Aim of the task: Please transcribe, word for word, the part of the lecture notes on Paul below that opens with "Paul, the Fool" and closes with "of the household.".

Source passage:
________________________

Transition from begging into patron-client relationship. Apollos, a charismatic. Paul: 1 Cor. 1:17 “not with eloquent wisdom” – not like Apollos.
18:1-3 Not tent-maker but set-designer! Paul removes himself from both systems – not a beggar, but not part of patronage system either. Wealthy Corinthians don’t understand it. How could Paul refuse their gift?! They saw it as a system of friendship/love. Paul is rejecting friendship. Eloquent wisdom = patronage, Apollos. Not Paul! Not corrupt the gospel, emphasis on messy cross of Jesus.
Others are arguing that Paul is not living by means of gospel as commanded. Jewish Christian apostles seeing him as not obeying – he’s evading requirement of charismatic poverty – he doesn’t trust God enough to supply all needs. They argue Paul is not free, but a slave of his work.
Paul is trying to show that charismatic poverty in context of Corinth is no longer functional, just a privilege, that can be let go. Paul has to reinterpret the words of Jesus to do so. He can relinquish it, and boast of it, that it’s a necessity that God has laid upon him. Renouncing the privilege keeps in spirit, if not letter, of Jesus’ commands. Charismatics need secondary legitimization.
2 Cor. 11:4 Someone is preaching a different Jesus to you. Different spirit, different gospel. Paul doesn’t say what he means by this. (But must not emphasize the cross like Paul does.)
Biblical historians are reluctant to think that theology influences/determines social factors, but in this case, how does say, Apollos’ Christology work? Wisdom Christology?
Book: The Opponents of Paul in 2 Cor.
10:7 – Greek: tis – someone – saying that, implying that Paul does not belong to Christ, or at least so confident that he/someone does belong to Christ. From Apollos’ point of view, Paul’s gospel looks like a needless impoverishment of the gospel. Where has the pride/joy/confidence gone? Style of leadership corresponds with his Christology. Did Apollos’ way appeal particularly to more elite, and Paul’s emphasis on cross appeal more to lower classes?
Paul’s understanding of who he believed God had revealed God’s self to be. 2 Cor. 13:3-4 – Christ, crucified in weakness, is the place where God’s power is revealed to be.
Paul, the Fool of Christ. Paul is the fool, like in theatre. (1 Cor. 3:18) Aesop the slave, Socrates the stone maker.
***
Module 3 – Models of the Church
Are models from society informing church?
1) Households as basic units – oikos/okia Prisca/Aquilla, Philemon, household of Stephanos, Lydia, Philippian jailor, Crispus.  (Don Barker, book on households, containing 30+ people)
(Aristotle describes this in Politics)
Paul’s adaptation had implications, both for internal structure, and group as it relates to larger society. Paul inserts Christian movement into existing structure of relationships. Head of household does business at home, but provides some privacy, intimacy. Paul puts himself in role of some members of the household.

________________________

Data section:
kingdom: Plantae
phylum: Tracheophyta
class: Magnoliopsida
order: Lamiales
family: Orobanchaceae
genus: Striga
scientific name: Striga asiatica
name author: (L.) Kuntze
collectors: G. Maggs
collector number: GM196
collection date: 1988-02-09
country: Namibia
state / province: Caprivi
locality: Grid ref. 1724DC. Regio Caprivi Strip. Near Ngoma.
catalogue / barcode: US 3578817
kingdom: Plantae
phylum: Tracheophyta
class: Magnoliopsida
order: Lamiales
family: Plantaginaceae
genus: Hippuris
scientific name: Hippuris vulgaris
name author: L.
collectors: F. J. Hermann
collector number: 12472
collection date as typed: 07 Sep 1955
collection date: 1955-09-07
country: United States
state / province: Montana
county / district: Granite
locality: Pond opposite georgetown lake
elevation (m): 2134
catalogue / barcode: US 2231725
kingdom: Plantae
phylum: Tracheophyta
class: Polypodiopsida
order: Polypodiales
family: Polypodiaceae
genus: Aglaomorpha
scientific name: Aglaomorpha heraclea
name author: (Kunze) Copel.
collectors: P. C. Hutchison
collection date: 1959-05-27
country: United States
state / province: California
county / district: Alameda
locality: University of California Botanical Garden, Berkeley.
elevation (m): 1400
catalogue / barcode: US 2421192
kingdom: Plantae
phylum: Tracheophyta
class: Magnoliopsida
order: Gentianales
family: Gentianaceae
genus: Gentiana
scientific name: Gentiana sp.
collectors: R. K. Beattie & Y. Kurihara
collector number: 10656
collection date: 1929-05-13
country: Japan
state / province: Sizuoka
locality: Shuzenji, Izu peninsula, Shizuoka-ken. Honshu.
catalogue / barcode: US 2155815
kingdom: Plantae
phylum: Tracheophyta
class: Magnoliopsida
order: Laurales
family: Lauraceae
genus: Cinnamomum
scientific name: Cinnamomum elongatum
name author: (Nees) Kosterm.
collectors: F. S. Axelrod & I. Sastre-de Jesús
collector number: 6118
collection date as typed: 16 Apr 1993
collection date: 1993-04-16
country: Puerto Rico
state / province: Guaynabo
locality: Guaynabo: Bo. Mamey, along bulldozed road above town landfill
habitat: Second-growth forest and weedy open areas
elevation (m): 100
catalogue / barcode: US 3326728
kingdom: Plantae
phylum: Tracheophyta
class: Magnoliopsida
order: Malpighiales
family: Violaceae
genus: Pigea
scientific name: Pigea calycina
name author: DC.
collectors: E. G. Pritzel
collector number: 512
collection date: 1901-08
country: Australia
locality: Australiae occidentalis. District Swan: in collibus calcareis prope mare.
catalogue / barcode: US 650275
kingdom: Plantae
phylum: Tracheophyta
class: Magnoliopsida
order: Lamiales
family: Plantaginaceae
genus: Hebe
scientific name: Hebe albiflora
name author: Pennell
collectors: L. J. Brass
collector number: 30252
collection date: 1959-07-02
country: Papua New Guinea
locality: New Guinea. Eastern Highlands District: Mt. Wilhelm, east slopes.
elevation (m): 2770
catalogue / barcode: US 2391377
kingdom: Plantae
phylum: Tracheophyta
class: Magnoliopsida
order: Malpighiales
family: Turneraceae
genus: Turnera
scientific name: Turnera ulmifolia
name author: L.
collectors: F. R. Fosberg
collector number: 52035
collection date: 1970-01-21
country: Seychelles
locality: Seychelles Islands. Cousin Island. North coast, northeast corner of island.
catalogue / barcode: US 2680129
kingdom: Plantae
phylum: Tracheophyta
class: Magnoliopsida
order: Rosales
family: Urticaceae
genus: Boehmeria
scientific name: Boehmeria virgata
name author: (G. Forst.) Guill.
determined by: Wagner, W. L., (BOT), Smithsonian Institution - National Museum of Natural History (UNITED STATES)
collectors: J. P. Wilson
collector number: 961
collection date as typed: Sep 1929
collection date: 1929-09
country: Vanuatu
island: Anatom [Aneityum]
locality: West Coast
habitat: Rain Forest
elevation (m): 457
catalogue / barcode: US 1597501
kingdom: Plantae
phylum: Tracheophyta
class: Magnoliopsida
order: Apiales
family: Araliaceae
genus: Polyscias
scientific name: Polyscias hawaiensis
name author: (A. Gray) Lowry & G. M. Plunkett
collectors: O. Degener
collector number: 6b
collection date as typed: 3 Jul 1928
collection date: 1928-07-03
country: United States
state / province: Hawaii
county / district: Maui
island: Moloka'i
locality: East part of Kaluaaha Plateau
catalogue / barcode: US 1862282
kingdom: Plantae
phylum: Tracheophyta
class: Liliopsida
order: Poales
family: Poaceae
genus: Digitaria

________________________

Solution to the exercise:
Paul, the Fool of Christ. Paul is the fool, like in theatre. (1 Cor. 3:18) Aesop the slave, Socrates the stone maker.
***
Module 3 – Models of the Church
Are models from society informing church?
1) Households as basic units – oikos/okia Prisca/Aquilla, Philemon, household of Stephanos, Lydia, Philippian jailor, Crispus.  (Don Barker, book on households, containing 30+ people)
(Aristotle describes this in Politics)
Paul’s adaptation had implications, both for internal structure, and group as it relates to larger society. Paul inserts Christian movement into existing structure of relationships. Head of household does business at home, but provides some privacy, intimacy. Paul puts himself in role of some members of the household.